Soll Deutschland, vor allem die Jugend, die richtigen Folgerungen aus der Geschichte ziehen, ist es nun endlich an der Zeit, die Stadt nicht nur mit Denkmalen zuzubauen, die das Volk dauerhaft immer weiter in tiefer Scham versinken lassen, sondern endlich anzuerkennen, daß es auch in Deutschland nennenswerten Widerstand gegeben hat. Nicht umsonst haben die Nazis über 1000 KZs und ein riesiges Terrorsystem gebraucht, um den inneren Widerstand brutal zu unterdrücken. Das waren nicht nur heldenmütige Männer, sondern auch junge Frauen, die im Begriff waren, Familien zu gründen und ihren Kindern eine glückliche Zukunft zu schenken.

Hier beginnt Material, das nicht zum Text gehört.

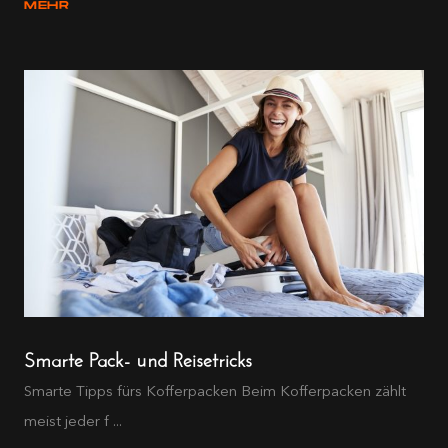
MEHR
Smarte Pack- und Reisetricks
Smarte Tipps fürs Kofferpacken Beim Kofferpacken zählt
meist jeder f ...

Den Jugendlichen könnten zahlreiche Vorbilder angeboten werden, auf die sie zurecht stolz sein könnten. Allein der Freundeskreis um das Ehepaar Schulze-Boysen erstreckte sich über mehrere hundert Menschen, die von der Nachrichtenübergabe an die Alliierten, England, Sowjetunion, USA über Flugblattaktionen bis zum Verbergen und Versorgen von als Juden verfolgten Nachbarn, was Katharina Ehrlicher mit 12 Jahren tat, dem Naziregime die Stirnboten. Erst jetzt 20 Jahre nach dem Kalten Krieg erfahren einzelne Widerstandskämpfer eine Würdigung. Trotz des sexistischen Beschlusses der Bezirksverordneten, öffentliche Einrichtungen, Straßen und Plätze nur noch nach Frauen zu benennen, gibt es bis heute noch keine Libertas Schulze-Boysen-Straße, oder Straßen, die nach Liane Berkowitz, Eva Maria Buch und Hilde Coppi benannt wurden. Das wurde bislang anderen Städten oder Bezirken wie Lichtenberg überlassen, wo es ein ganzes Viertel mit nach führenden Widerstandskämpfern der Roten Kapelle benannten Straßen gibt, nicht aber in der Region, wo sie lebten, Widerstand leisteten und starben.